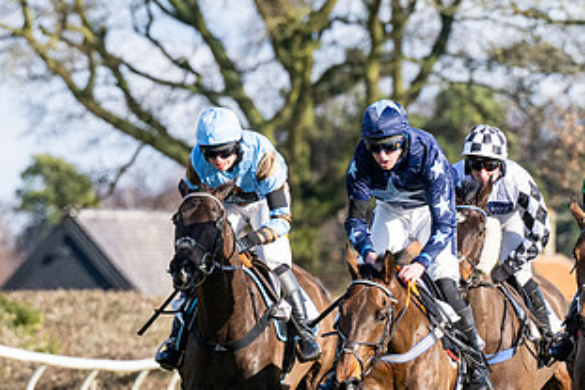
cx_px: 460
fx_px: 14064
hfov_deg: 2.4
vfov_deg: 1.6
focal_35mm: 866
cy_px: 386
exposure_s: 1/3200
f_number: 4
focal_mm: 185
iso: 400
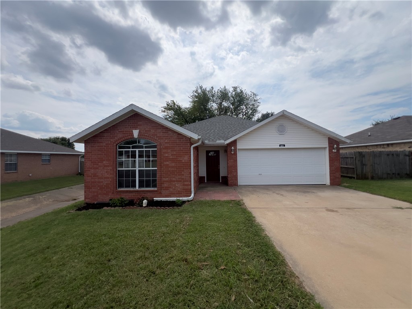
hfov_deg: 106.2
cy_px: 154
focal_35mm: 13
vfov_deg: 89.9
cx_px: 206
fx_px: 155
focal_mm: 1.57
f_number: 1.8
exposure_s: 1/2500
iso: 32
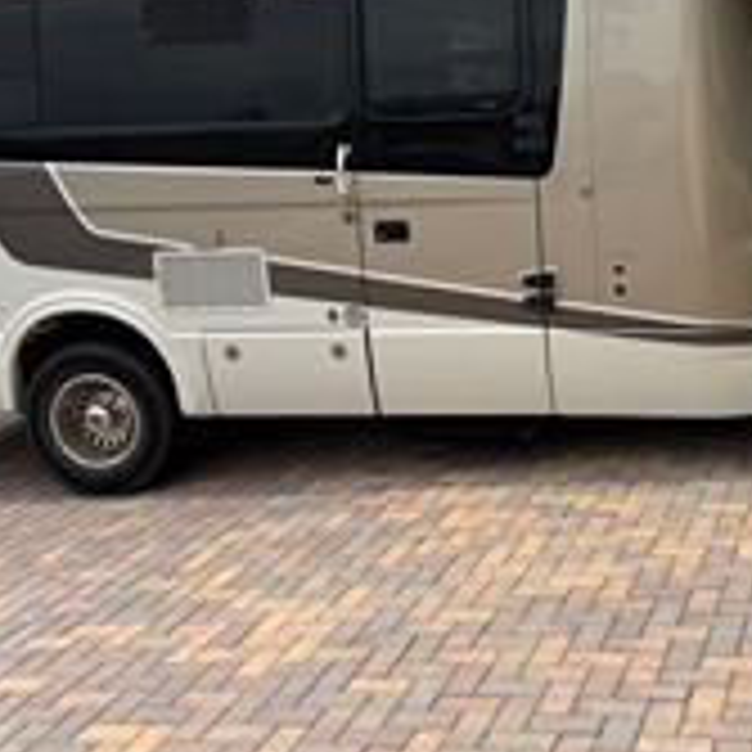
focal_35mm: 55
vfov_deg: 30.7
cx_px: 531
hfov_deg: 30.7
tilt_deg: -6.5
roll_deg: -0.4
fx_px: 1352
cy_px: 221
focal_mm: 5.96
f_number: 1.6
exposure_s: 1/3021
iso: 50
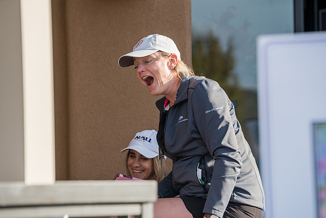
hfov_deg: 12.8
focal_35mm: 160
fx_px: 1449
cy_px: 109
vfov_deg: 8.6
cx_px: 163
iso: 500
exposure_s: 1/2000
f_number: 4.5
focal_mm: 160
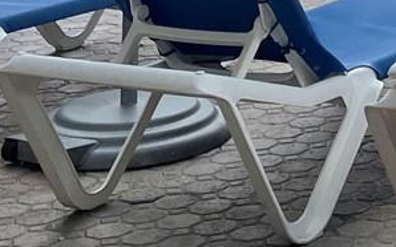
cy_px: -422
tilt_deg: +2.7
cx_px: 710
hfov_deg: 12.8
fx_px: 1597
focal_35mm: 148
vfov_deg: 7.9
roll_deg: +0.8
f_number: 1.6
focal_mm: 4.2
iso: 32
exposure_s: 1/1182
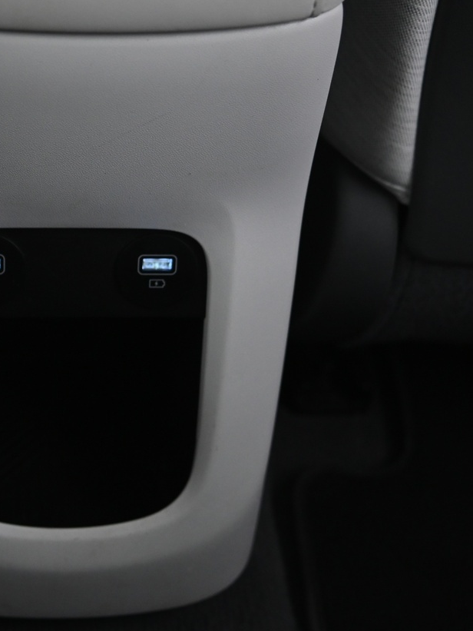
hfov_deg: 19.2
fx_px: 1384
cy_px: 223
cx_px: 78
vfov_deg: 25.6
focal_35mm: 76
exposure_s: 1/10
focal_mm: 40
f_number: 4
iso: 2000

» **WORK TO BE COMPLETED**
The required result is the entries above, printed exactly from the first line through the line with "focal_35mm: 55", pictures excluded.

» **RESULT OF THE TASK**
cx_px: 460
fx_px: 14064
hfov_deg: 2.4
vfov_deg: 1.6
focal_35mm: 866
cy_px: 386
exposure_s: 1/3200
f_number: 4
focal_mm: 185
iso: 400
hfov_deg: 106.2
cy_px: 154
focal_35mm: 13
vfov_deg: 89.9
cx_px: 206
fx_px: 155
focal_mm: 1.57
f_number: 1.8
exposure_s: 1/2500
iso: 32
focal_35mm: 55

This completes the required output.